The audience, however, obviously had their own ideas of what to like and dislike, Critics were heavily divided – Alan Rich of New York magazine found it a 'marvellous, original invention about musical time and rate of change', while Schonberg predictably compared it to 'red-hot needles inserted under fingernails' – but the concert had forcefully put minimalism on the Uptown map. Drawing parallels with Stravinsky's Rite of Spring scandal was de ngueur.
Listening to recordings of Four Organs, which range from the original BSO line-up (appropriately pairing Reich with a two-piano recording of The Rite) to a more recent and surprisingly respectful reading by the Bang On a Can All-Stars, one still senses the music's power to shock. Reich only half-jokingly calls Four Organs his 'punk-rock piece', and the connection does bear some examination. Both minimalism and punk emerged in reaction against similar excesses in their respective musical genres, and both styles had surprisingly brief histories in their pure form. As with the punk era, which in the words of critic James Wolcott 'lasted barely long enough for Sid Vicious to vomit on his shoes', the vitality of minimalism was quickly absorbed into mainstream composition, giving way to a much longer 'post-minimalist' period.

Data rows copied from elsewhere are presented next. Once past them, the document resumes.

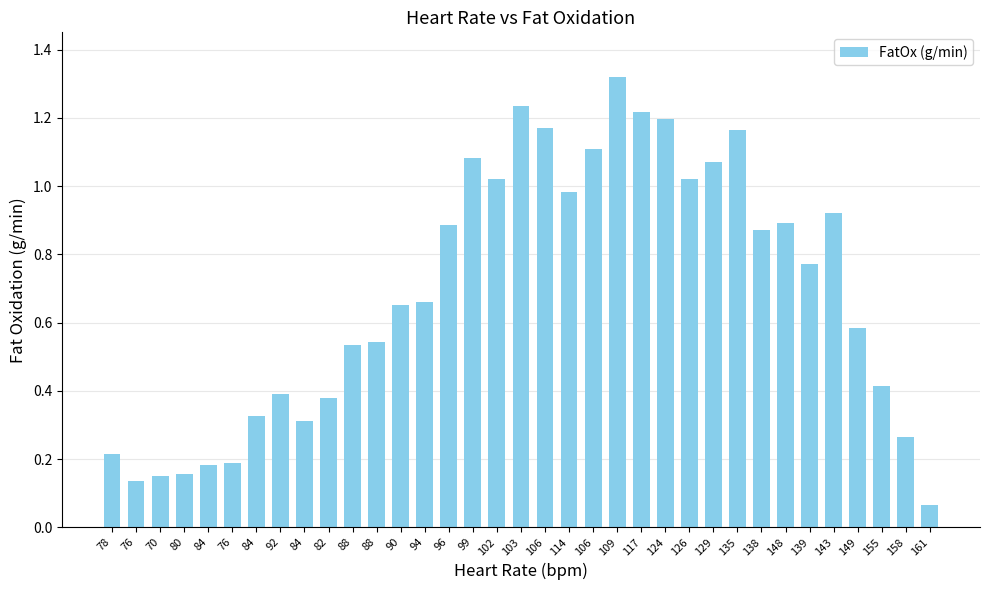

What is the maximum value shown in the chart?

1.3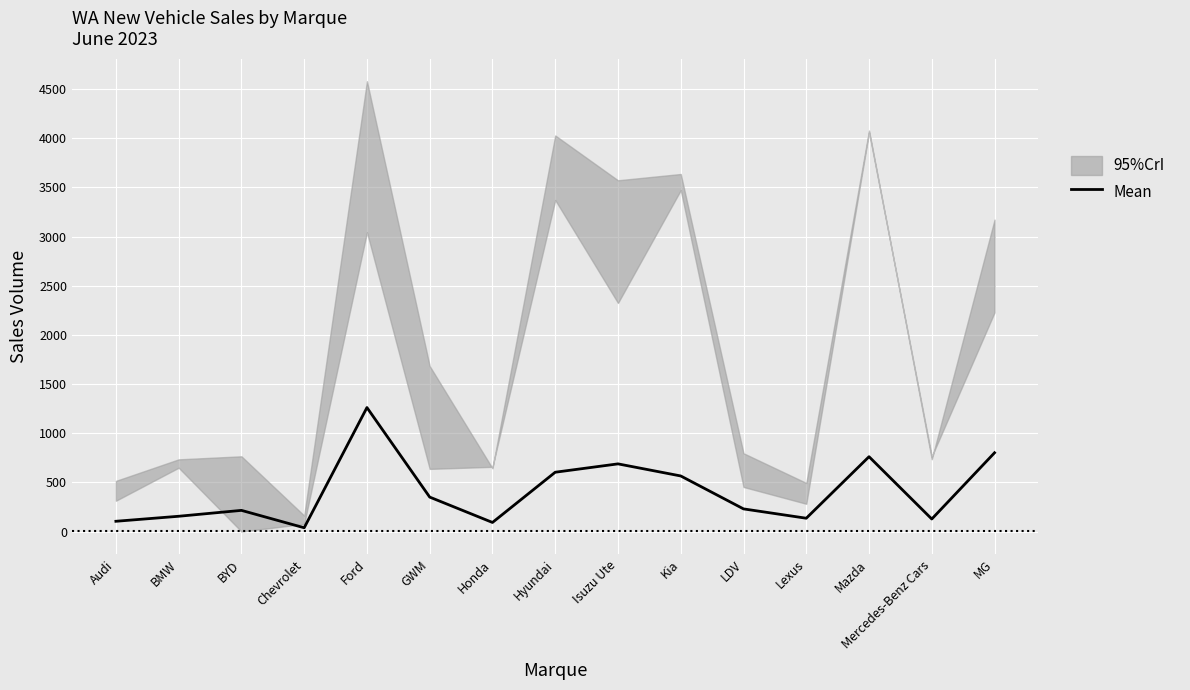

What is the sum of the values at BYD and BMW?

370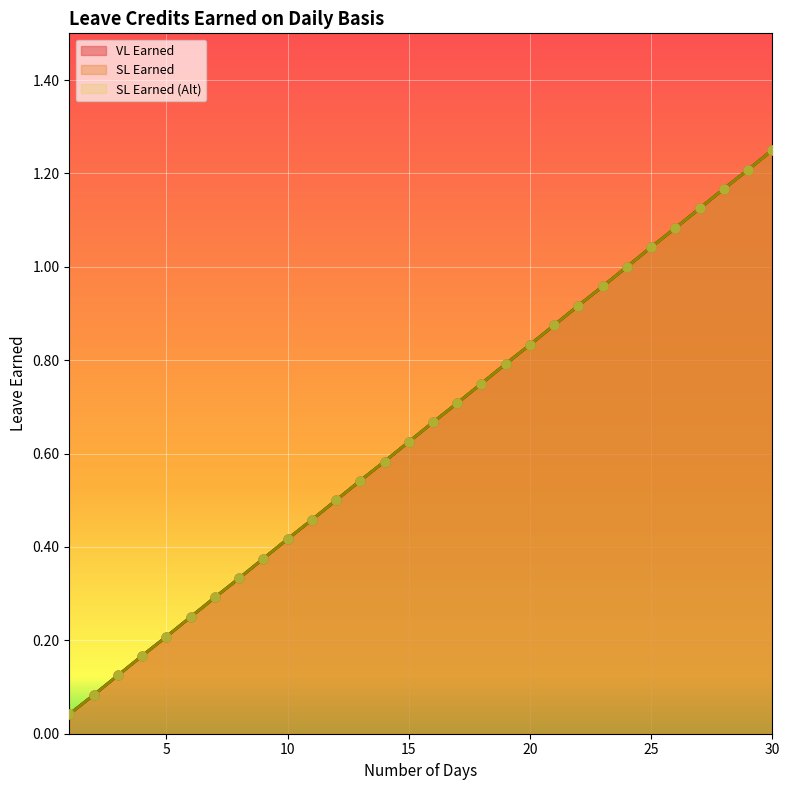

What is the total value across all series at 11?

1.4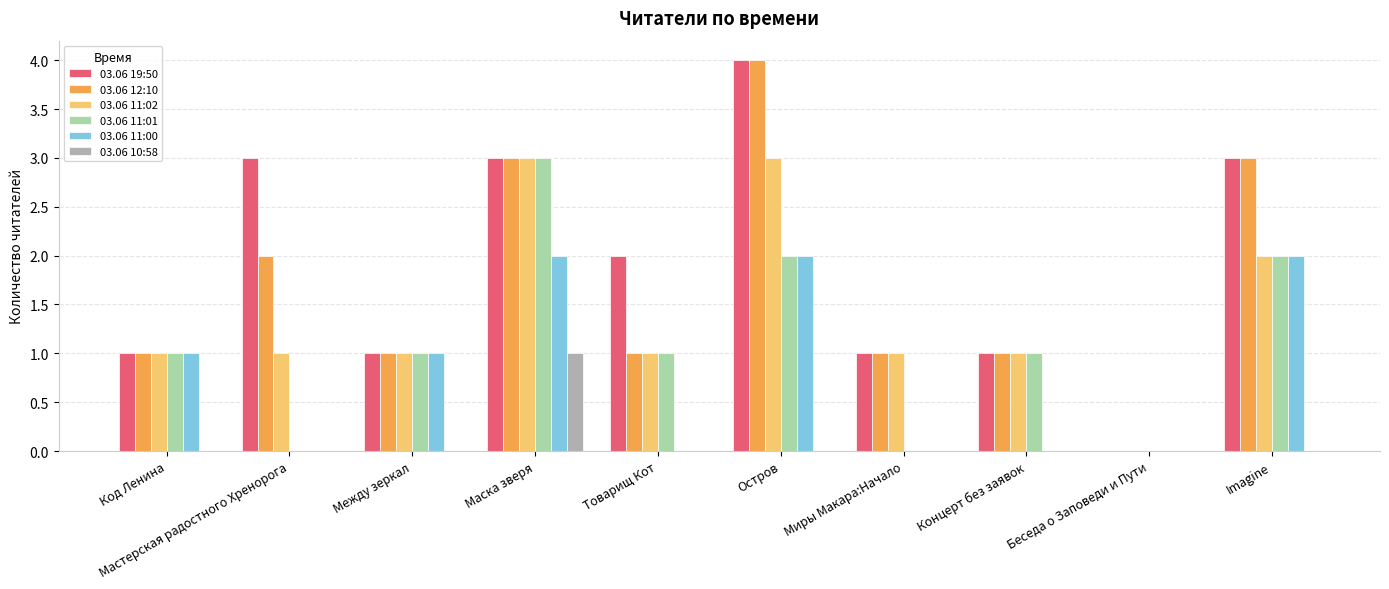

What is the sum of all 03.06 11:02 values?

14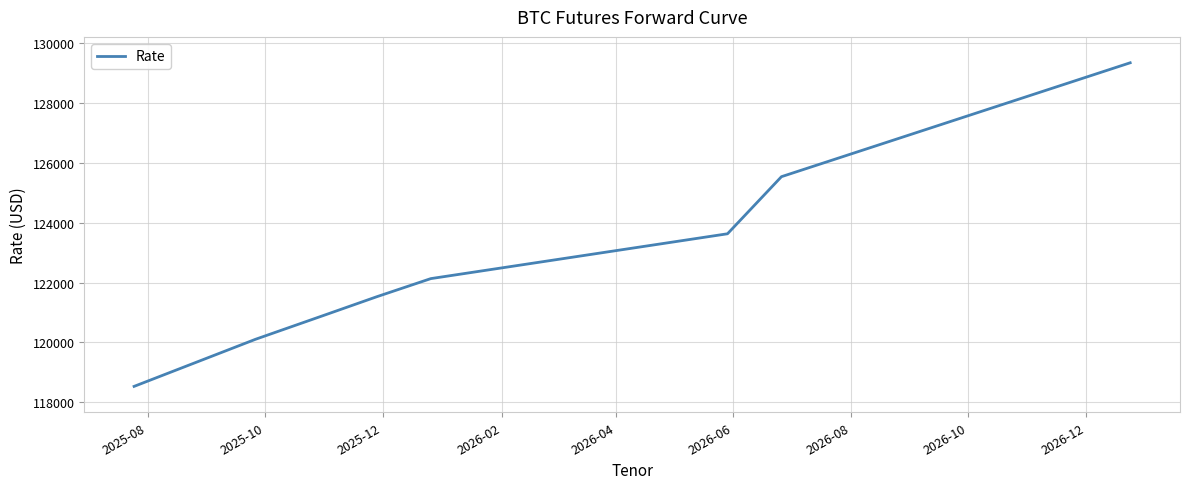

What is the minimum value shown in the chart?

118530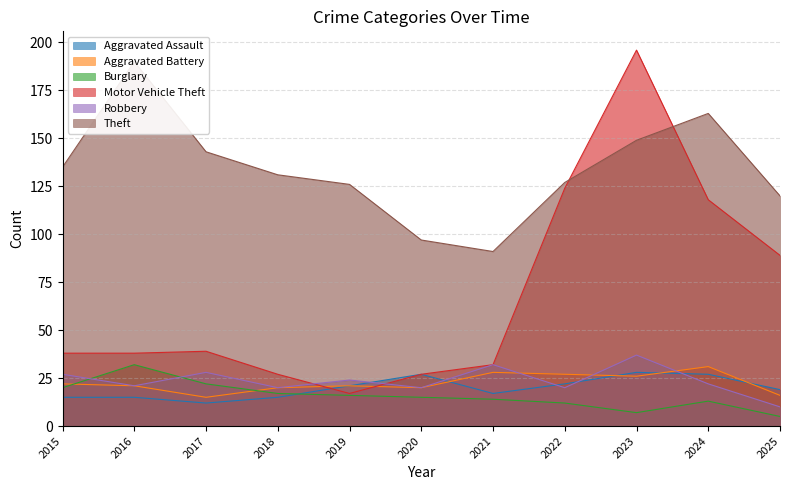

Which has a higher value, 2017 or 2023?

2023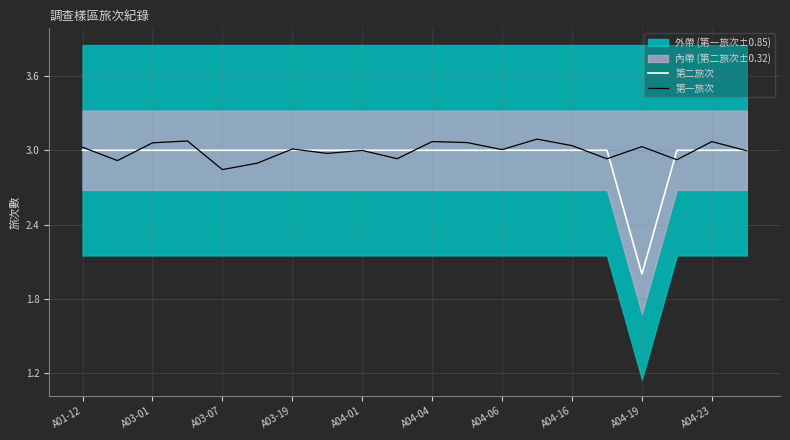

Is the value of 第一旅次 at A03-01 greater than the value of 第二旅次 at A04-06?

Yes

One of the leaders in that new movement was Reich himself, whose musical forces kept expanding until he somehow found himself writing for traditional orchestra. His cantata The Desert Music (1984) superbly harnesses his characteristic rhythmic complexity within a broader sonic framework. Three Movements (1986) is mostly a skilful reworking of Reich's previous ideas for smaller forces on a symphonic canvas, but in The Four Sections (1987), a 'concerto for orchestra' in all but name, the composer reveals a full mastery of the orchestral idiom.
But Reich soon turned away from this period as well, rejecting orchestral commissions on the grounds that 'my orchestra is not Wagner's or Mahier's', and claiming that his music needs the clarity of amplification. Listening to these pieces today, one hears an obvious connection to the mid-'80s works of John Adams, leaving the impression that what Reich was really avoiding was the wave of neo-Romanticism that was soon to wash over the style.

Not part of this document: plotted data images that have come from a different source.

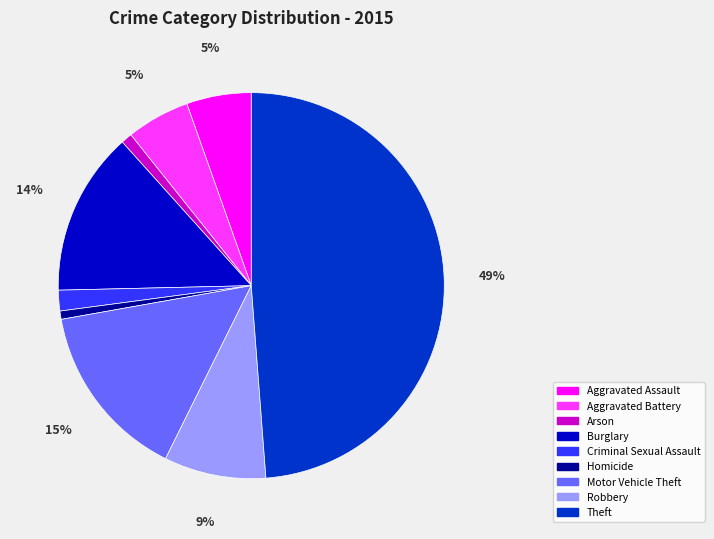

Is Aggravated Assault the majority of the pie?

No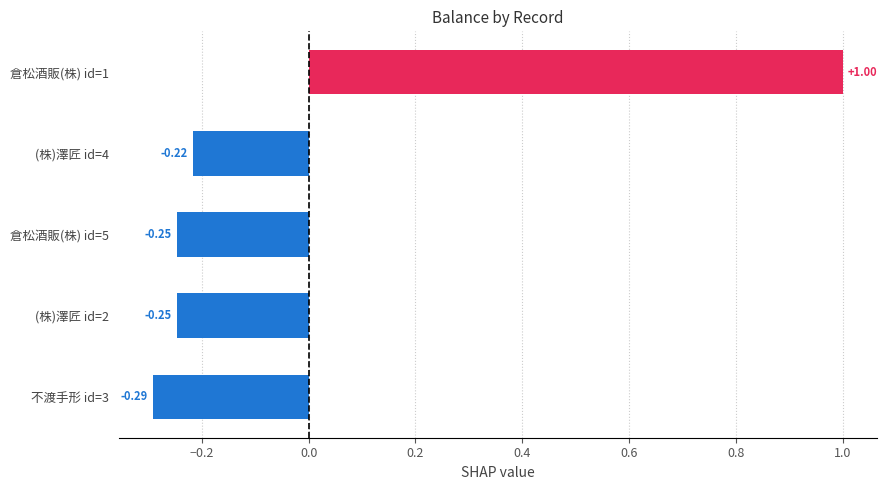

Between (株)澤匠 id=4 and 倉松酒販(株) id=1, which is larger?

倉松酒販(株) id=1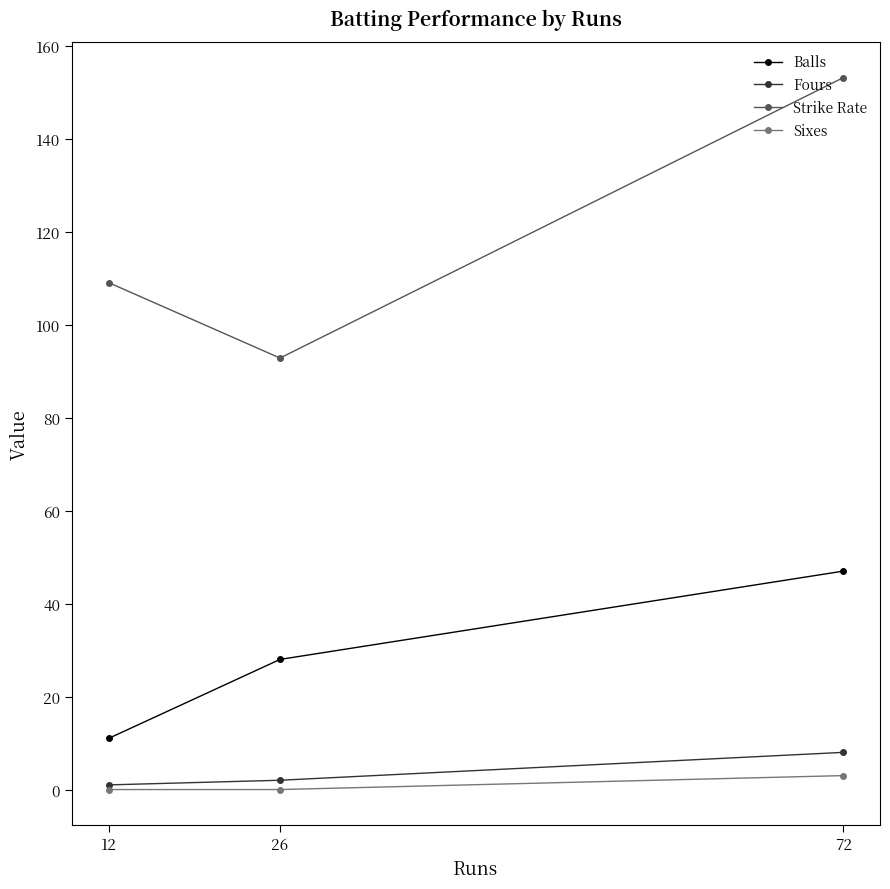

What is the maximum value for Fours?

8.0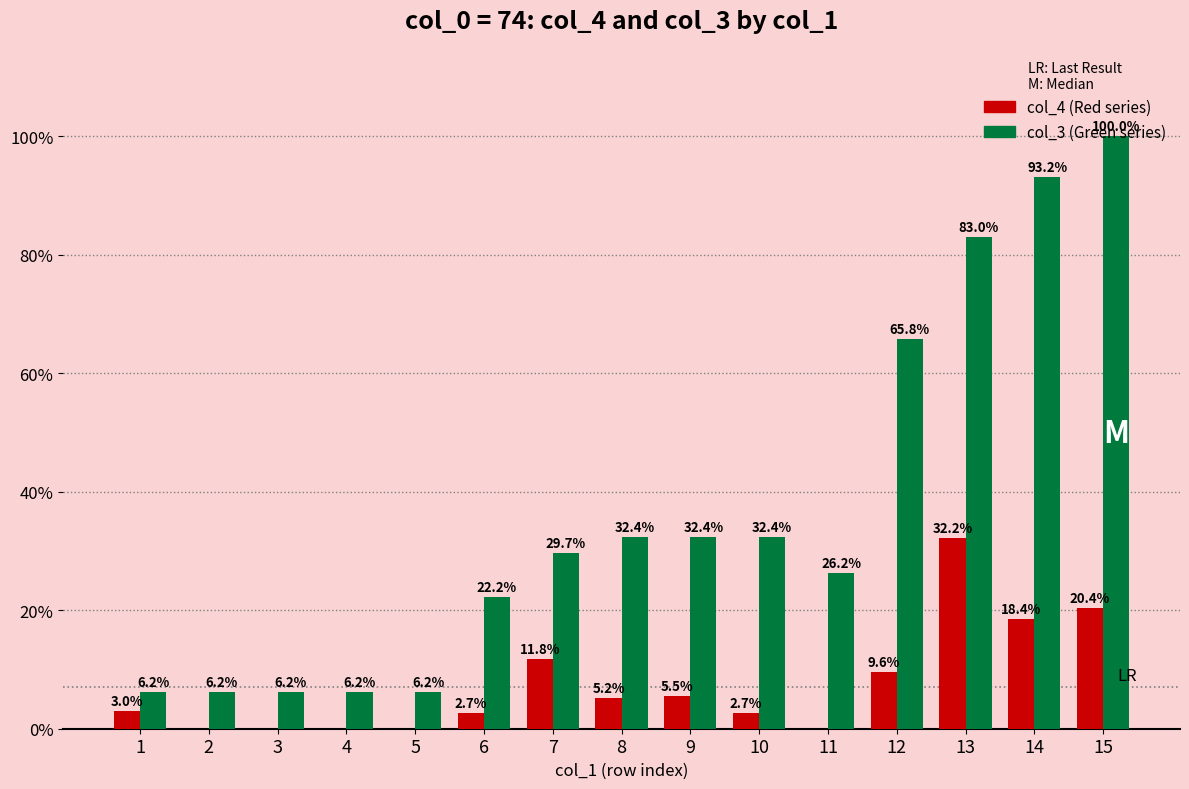

What is the greatest value displayed?

100.0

Tilson Thomas's definitive Nonesuch recordings of Reich's orchestral works contain barely a trace of Romantic excess. Instead, rhythmic intensity firmly meets with emotional restraint, not unlike the later works of Stravinsky which the conductor had also explored extensively. Throughout the recordings a palpable connection links composer and conductor, as if the two veterans of their own generation's Rite of Spring were still trading stories from the front lines.